**TEXTAUSZUG ZUM LESEN**
►
Eine Geschichte, die wir selbst schreiben

Ein Beitrag von Tatsudo Nicole Baden Roshi veröffentlicht in der Ausgabe 2022/3 Heimat unter der Rubrik Aktuell. (Leseprobe)

Die Zen-Lehrerin Tatsudo Nicole Baden wird in diesen Tagen in Zen-Praxisgesprächen oft nach einer Haltung angesichts des Krieges in der Ukraine gefragt. Für viele Menschen gibt es derzeit kaum noch ein anderes Thema. Sie ringen um eine Haltung und spüren: Diese Situation braucht keine weiteren Meinungen, keine Rechthabereien und auch keine weisen Worte. Was kann ein einzelner Mensch nun tun?

Der Krieg in der Ukraine ist weit mehr als eine Geschichte in der Zeitung. Er ist unsere Geschichte. Er ist unsere Welt. Und er ist unser Leben. Und so suche auch ich nicht nach der „richtigen Meinung“, sondern nach einer hilfreichen Haltung. Ich suche etwas, womit ich den Ereignissen, den Bedrohungen und diesem Leiden begegnen kann. Etwas, womit ich „sein“ und woraus ich handeln kann. Deutlich spüre ich, dass ich zu einer Veränderung beitragen möchte. Es ist nicht so, dass ich etwas sagen oder tun will, sondern vielmehr so, dass etwas gesagt und getan werden muss. Nicht, dass ich wüsste, was genau es sein könnte und sollte. Aber ich weiß, dass es nicht nichts sein kann.

Eine Freundin von mir erzählte mir kürzlich, wie existenziell sie sich von diesem Krieg betroffen fühlt und fügte dann hinzu: „Aber es ist nicht nur der Krieg. So viel kommt zusammen. Letztens war ich auf einer Demonstration gegen den Krieg, aber lieber wäre ich auf einer Demonstration gegen jeden Krieg gewesen. Und gegen Umweltverschmutzung. Und gegen das Artensterben. Ich möchte auf eine Demonstration gehen, die sich gegen alles menschenverursachte Leiden ausspricht!“ 

Mir geht es genauso. Auch für mich geht es in einer fast verwirrenden Gleichzeitigkeit um die ganz konkrete Situation dieses Krieges, aber auch um die noch größere Situation all des Leidens, das wir Menschen uns selbst, anderen Wesen und dem ganzen Planeten aus Gier, Hass und Verblendungen zufügen.
◄
**ZU ERLEDIGENDE AUFGABEN**
1: Gib aus dem Textauszug den Abschnitt wortgetreu aus, beginnend mit „Mir geht es“ und weiter bis einschließlich „und Verblendungen zufügen.“.
2: Wonach wird die Zen-Lehrerin laut Textauszug in Zen-Praxisgesprächen derzeit oft gefragt?
Die Zeilen weiter unten haben keinen Bezug zum Textauszug.

**INHALT DES DATENSATZES**
►
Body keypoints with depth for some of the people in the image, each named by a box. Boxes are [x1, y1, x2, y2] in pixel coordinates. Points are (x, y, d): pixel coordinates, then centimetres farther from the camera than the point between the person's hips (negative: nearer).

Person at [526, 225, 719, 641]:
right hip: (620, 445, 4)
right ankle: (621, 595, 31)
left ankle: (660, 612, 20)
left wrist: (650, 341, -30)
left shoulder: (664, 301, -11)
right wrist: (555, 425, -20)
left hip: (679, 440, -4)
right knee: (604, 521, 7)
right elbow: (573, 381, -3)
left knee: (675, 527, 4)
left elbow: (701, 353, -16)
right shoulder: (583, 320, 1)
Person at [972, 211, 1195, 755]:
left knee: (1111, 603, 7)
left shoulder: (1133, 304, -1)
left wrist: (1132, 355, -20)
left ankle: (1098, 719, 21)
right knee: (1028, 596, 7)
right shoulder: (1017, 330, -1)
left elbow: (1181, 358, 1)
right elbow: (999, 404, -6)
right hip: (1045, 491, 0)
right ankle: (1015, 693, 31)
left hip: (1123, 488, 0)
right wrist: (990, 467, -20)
◄
►
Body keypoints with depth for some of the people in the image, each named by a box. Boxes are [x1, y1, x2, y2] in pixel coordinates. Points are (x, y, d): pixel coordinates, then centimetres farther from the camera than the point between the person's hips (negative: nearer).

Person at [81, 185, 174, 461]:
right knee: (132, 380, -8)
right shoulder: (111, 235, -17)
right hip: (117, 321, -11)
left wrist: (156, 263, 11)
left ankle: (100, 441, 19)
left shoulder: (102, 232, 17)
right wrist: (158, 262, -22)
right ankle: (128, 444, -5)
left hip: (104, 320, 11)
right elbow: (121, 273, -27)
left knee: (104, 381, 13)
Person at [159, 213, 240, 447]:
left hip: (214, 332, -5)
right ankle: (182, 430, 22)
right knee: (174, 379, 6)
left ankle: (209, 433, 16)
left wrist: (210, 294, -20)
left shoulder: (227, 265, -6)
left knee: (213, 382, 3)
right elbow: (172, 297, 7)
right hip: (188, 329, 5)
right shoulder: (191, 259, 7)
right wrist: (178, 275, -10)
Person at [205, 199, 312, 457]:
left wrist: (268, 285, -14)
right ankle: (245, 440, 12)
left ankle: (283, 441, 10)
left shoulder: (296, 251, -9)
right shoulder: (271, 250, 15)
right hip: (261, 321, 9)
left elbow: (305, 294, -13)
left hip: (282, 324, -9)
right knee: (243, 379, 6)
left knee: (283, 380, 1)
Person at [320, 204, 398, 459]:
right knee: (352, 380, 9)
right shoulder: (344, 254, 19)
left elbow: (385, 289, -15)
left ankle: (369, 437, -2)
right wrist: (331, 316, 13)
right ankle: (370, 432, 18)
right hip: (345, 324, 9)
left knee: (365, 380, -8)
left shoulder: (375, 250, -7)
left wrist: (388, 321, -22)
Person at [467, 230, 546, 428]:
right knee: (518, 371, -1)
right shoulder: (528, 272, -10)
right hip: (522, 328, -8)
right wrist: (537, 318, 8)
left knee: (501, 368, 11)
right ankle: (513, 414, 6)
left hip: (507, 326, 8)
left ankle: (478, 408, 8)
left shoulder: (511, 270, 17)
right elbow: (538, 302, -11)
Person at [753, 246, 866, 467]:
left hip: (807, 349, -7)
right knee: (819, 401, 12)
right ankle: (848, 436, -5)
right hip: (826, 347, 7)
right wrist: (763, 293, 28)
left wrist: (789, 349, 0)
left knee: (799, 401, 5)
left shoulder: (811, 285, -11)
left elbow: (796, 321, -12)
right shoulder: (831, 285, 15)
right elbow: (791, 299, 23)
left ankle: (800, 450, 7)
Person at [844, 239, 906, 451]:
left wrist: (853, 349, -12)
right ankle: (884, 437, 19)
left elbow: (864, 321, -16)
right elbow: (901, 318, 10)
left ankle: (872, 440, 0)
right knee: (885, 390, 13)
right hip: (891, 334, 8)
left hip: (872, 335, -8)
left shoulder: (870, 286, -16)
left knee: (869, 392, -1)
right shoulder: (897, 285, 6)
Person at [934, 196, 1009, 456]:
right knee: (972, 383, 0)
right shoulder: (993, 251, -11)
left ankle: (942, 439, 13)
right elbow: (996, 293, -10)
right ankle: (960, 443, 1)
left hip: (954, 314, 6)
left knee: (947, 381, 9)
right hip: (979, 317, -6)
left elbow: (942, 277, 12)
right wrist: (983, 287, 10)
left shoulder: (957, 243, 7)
◄
►
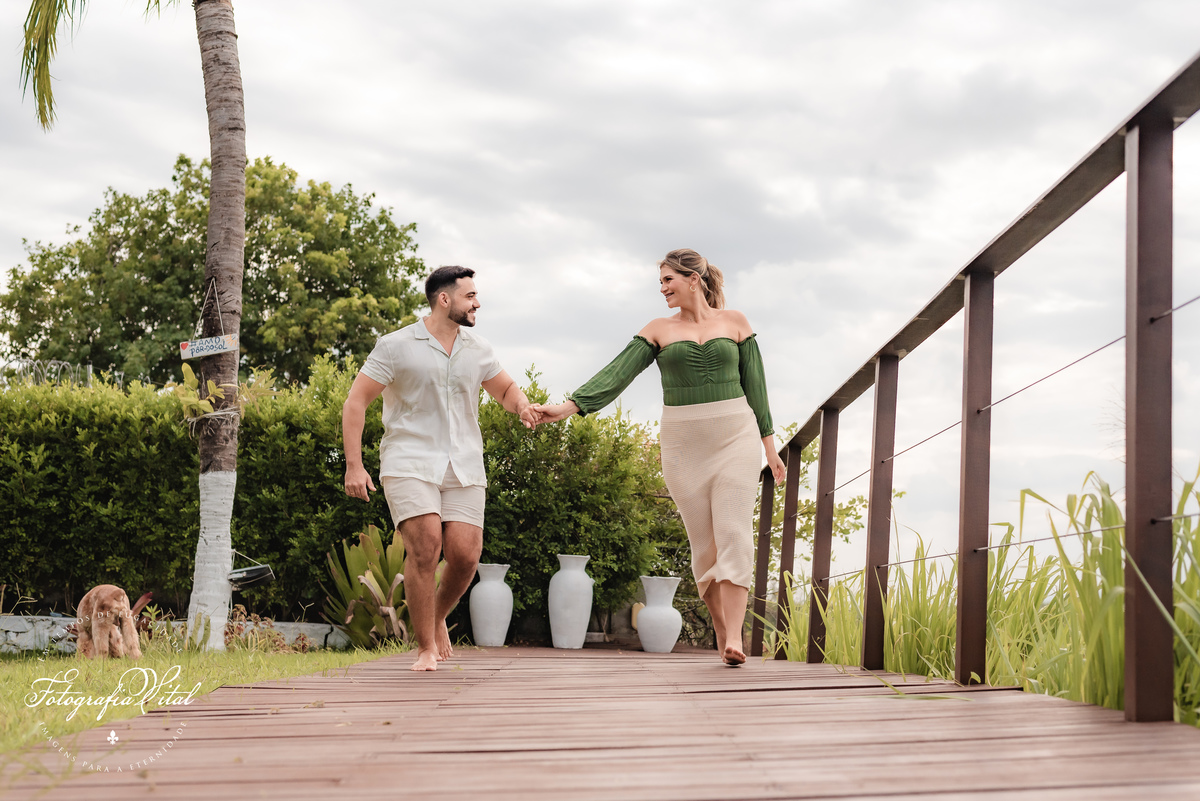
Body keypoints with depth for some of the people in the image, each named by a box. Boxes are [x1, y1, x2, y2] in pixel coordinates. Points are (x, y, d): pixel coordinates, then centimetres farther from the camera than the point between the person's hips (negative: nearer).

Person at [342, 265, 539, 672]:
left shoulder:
◄
**ANTWORTEN ZUR ÜBUNG**
1:
Mir geht es genauso. Auch für mich geht es in einer fast verwirrenden Gleichzeitigkeit um die ganz konkrete Situation dieses Krieges, aber auch um die noch größere Situation all des Leidens, das wir Menschen uns selbst, anderen Wesen und dem ganzen Planeten aus Gier, Hass und Verblendungen zufügen.

2: Nach einer Haltung angesichts des Krieges in der Ukraine.